I am currently learning about big O notation in my algorithms class and I stumbled upon this particular problem that perplexed me. Can we represent O(n lg(n)) as c * n* lg n if we know the formal definition holds? Meaning, if f(n) <= cnlg n, and the definition holds true for some constants, then O(n lg n) can be represented as c* n* lg n? And if my assumption is true, then we could do:

= lg(O(n lg n))

= lg(c* n* lg n)

= lg(c) + lg(n) +lg(lg(n))

If lg(n) is the highest order term in this case, then would this simplify to be O(lg(n))? Since all the lower order terms would eventually be overlapped by the highest order term?

3
algorithmmathbig-o
As n grows arbitrarily large, the nlgn term will behave like a constant times n, so you would be left with lg(c*n). So I think your reasoning is correct. - Tim Biegeleisen
The problem you've posed is essentially nonsense. g(n) = O(f(n)) is an assertion about how fast g grows. O(.) isn't a function. So log(O(.)) is junk. - Gene
@Gene: Why do you think O is not a function? What is definition of a function? - Mangat Rai Modi
@MangatRaiModi A function is a relation, which is a set (often infinite) of ordered pairs (x,y) where x is taken from a set called the domain and y is from a set called the range. For each such pair, we can write f(x) = y. Try to identify a domain and range for big-O. You won't be able to. It's a different notation, which just happens to resemble function notation. - Gene
This question is probably better suited to CompSci.SE. - Will Vousden

3 Answers

2
votes

Yes, you are totally right and your math is correct.

enter image description here

2
votes

Your question is a little hard to follow. I think you are asking:

Suppose we have a function f that grows asymptotically at or less than a rate of O(n lg n). Does the function lg ∘ f grow asymptotically at or less than a rate of O(lg n)?

Yes, it does.

UPDATE: Commenter Paul Hankin points out a counterexample. Perhaps this is correct?

Suppose we have a function f that grows asymptotically at exactly a rate of O(n lg n). Does the function lg ∘ f grow asymptotically at a rate of O(lg n)?
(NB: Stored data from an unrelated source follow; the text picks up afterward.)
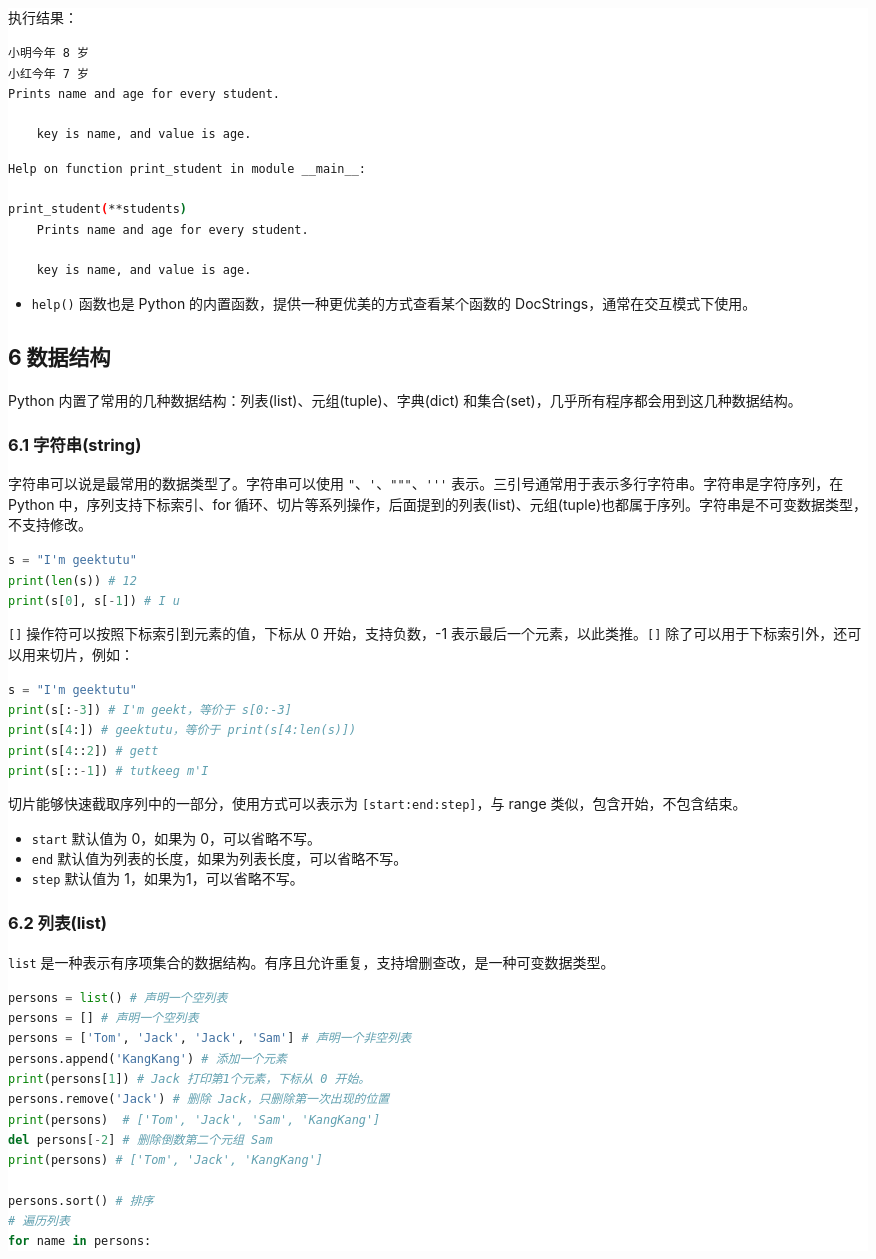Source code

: 执行结果：

```bash
小明今年 8 岁
小红今年 7 岁
Prints name and age for every student.

    key is name, and value is age.
```

```bash
Help on function print_student in module __main__:

print_student(**students)
    Prints name and age for every student.
    
    key is name, and value is age.
```

- `help()` 函数也是 Python 的内置函数，提供一种更优美的方式查看某个函数的 DocStrings，通常在交互模式下使用。

## 6 数据结构

Python 内置了常用的几种数据结构：列表(list)、元组(tuple)、字典(dict) 和集合(set)，几乎所有程序都会用到这几种数据结构。

### 6.1 字符串(string)

字符串可以说是最常用的数据类型了。字符串可以使用 `"`、`'`、`"""`、`'''` 表示。三引号通常用于表示多行字符串。字符串是字符序列，在 Python 中，序列支持下标索引、for 循环、切片等系列操作，后面提到的列表(list)、元组(tuple)也都属于序列。字符串是不可变数据类型，不支持修改。

```python
s = "I'm geektutu"
print(len(s)) # 12
print(s[0], s[-1]) # I u
```

`[]` 操作符可以按照下标索引到元素的值，下标从 0 开始，支持负数，-1 表示最后一个元素，以此类推。`[]` 除了可以用于下标索引外，还可以用来切片，例如：

```python
s = "I'm geektutu"
print(s[:-3]) # I'm geekt，等价于 s[0:-3]
print(s[4:]) # geektutu，等价于 print(s[4:len(s)])
print(s[4::2]) # gett
print(s[::-1]) # tutkeeg m'I
```

切片能够快速截取序列中的一部分，使用方式可以表示为 `[start:end:step]`，与 range 类似，包含开始，不包含结束。

- `start` 默认值为 0，如果为 0，可以省略不写。
- `end` 默认值为列表的长度，如果为列表长度，可以省略不写。
- `step` 默认值为 1，如果为1，可以省略不写。

### 6.2 列表(list)

`list` 是一种表示有序项集合的数据结构。有序且允许重复，支持增删查改，是一种可变数据类型。

```python
persons = list() # 声明一个空列表
persons = [] # 声明一个空列表
persons = ['Tom', 'Jack', 'Jack', 'Sam'] # 声明一个非空列表
persons.append('KangKang') # 添加一个元素
print(persons[1]) # Jack 打印第1个元素，下标从 0 开始。
persons.remove('Jack') # 删除 Jack，只删除第一次出现的位置
print(persons)  # ['Tom', 'Jack', 'Sam', 'KangKang']
del persons[-2] # 删除倒数第二个元组 Sam
print(persons) # ['Tom', 'Jack', 'KangKang']

persons.sort() # 排序
# 遍历列表
for name in persons:
```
I think the answer to that is yes.

0
votes

You're trying to show that lg(O(n lg n)) = O(lg n). This is somewhat non-standard notation, but it means that for all f in O(n lg n), there's a g in O(lg n) such that log(f) = g. This is explained on wikipedia here: https://en.wikipedia.org/wiki/Big_O_notation#Multiple_usages

The statement isn't quite true as written. For example, f = 2^(-n) is in O(n lg n), but lg(f) = -n which isn't in O(lg n). But if we limit ourselves to f's which are greater than 1, then it's true.
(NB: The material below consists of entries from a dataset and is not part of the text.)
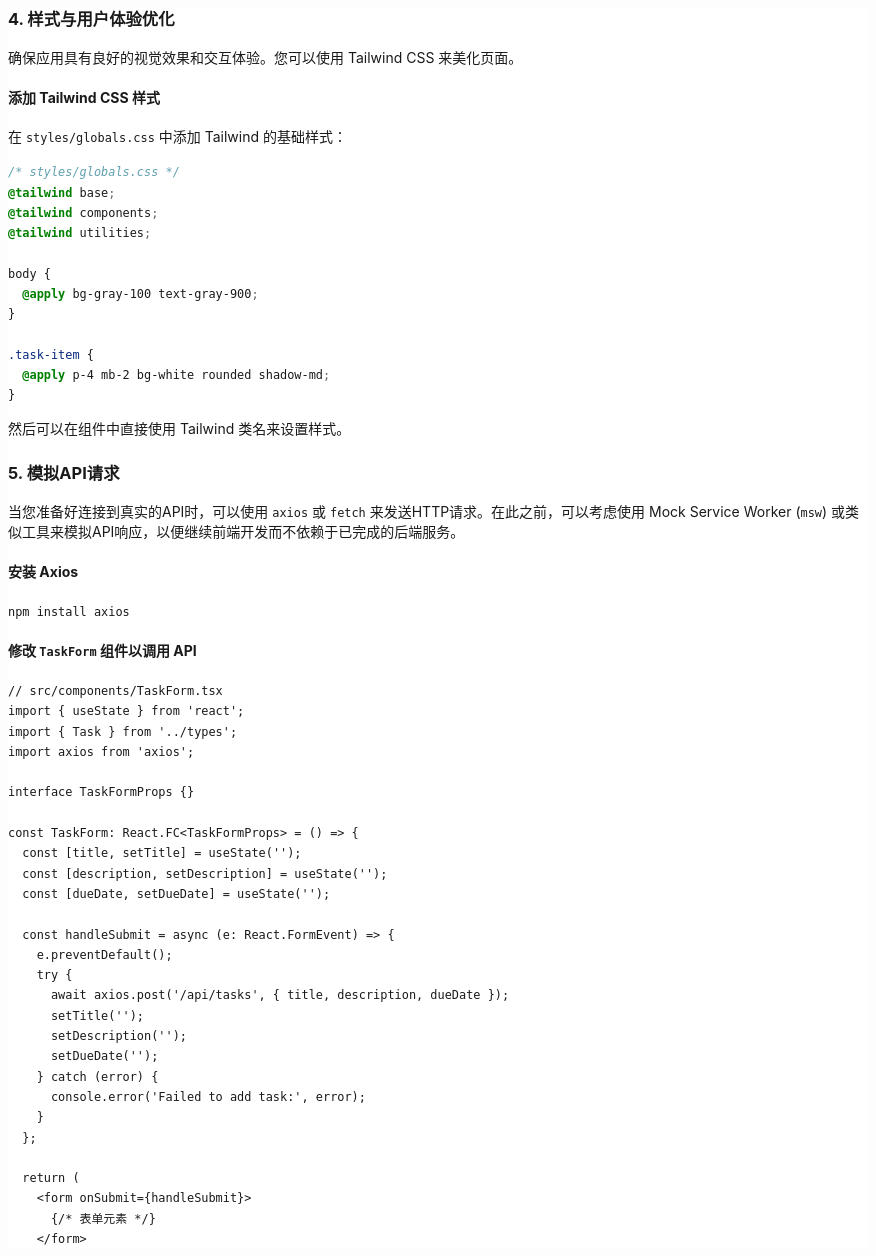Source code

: ### 4. **样式与用户体验优化**

确保应用具有良好的视觉效果和交互体验。您可以使用 Tailwind CSS 来美化页面。

#### 添加 Tailwind CSS 样式

在 `styles/globals.css` 中添加 Tailwind 的基础样式：

```css
/* styles/globals.css */
@tailwind base;
@tailwind components;
@tailwind utilities;

body {
  @apply bg-gray-100 text-gray-900;
}

.task-item {
  @apply p-4 mb-2 bg-white rounded shadow-md;
}
```

然后可以在组件中直接使用 Tailwind 类名来设置样式。

### 5. **模拟API请求**

当您准备好连接到真实的API时，可以使用 `axios` 或 `fetch` 来发送HTTP请求。在此之前，可以考虑使用 Mock Service Worker (`msw`) 或类似工具来模拟API响应，以便继续前端开发而不依赖于已完成的后端服务。

#### 安装 Axios

```bash
npm install axios
```

#### 修改 `TaskForm` 组件以调用 API

```tsx
// src/components/TaskForm.tsx
import { useState } from 'react';
import { Task } from '../types';
import axios from 'axios';

interface TaskFormProps {}

const TaskForm: React.FC<TaskFormProps> = () => {
  const [title, setTitle] = useState('');
  const [description, setDescription] = useState('');
  const [dueDate, setDueDate] = useState('');

  const handleSubmit = async (e: React.FormEvent) => {
    e.preventDefault();
    try {
      await axios.post('/api/tasks', { title, description, dueDate });
      setTitle('');
      setDescription('');
      setDueDate('');
    } catch (error) {
      console.error('Failed to add task:', error);
    }
  };

  return (
    <form onSubmit={handleSubmit}>
      {/* 表单元素 */}
    </form>
```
If f = O(n lg n), then there's a c such that for all sufficiently large n, f(n) < cn lg n. Then lg(f(n)) < lg(c) + lg(n) + lg(lg(n)) = O(lg n). Since lg(f(n)) > 0 , we have have that lg(f(n)) = O(lg n). This is essentially your proof from the question with a little additional care taken about definitions and making sure that lg(f(n)) isn't large and negative.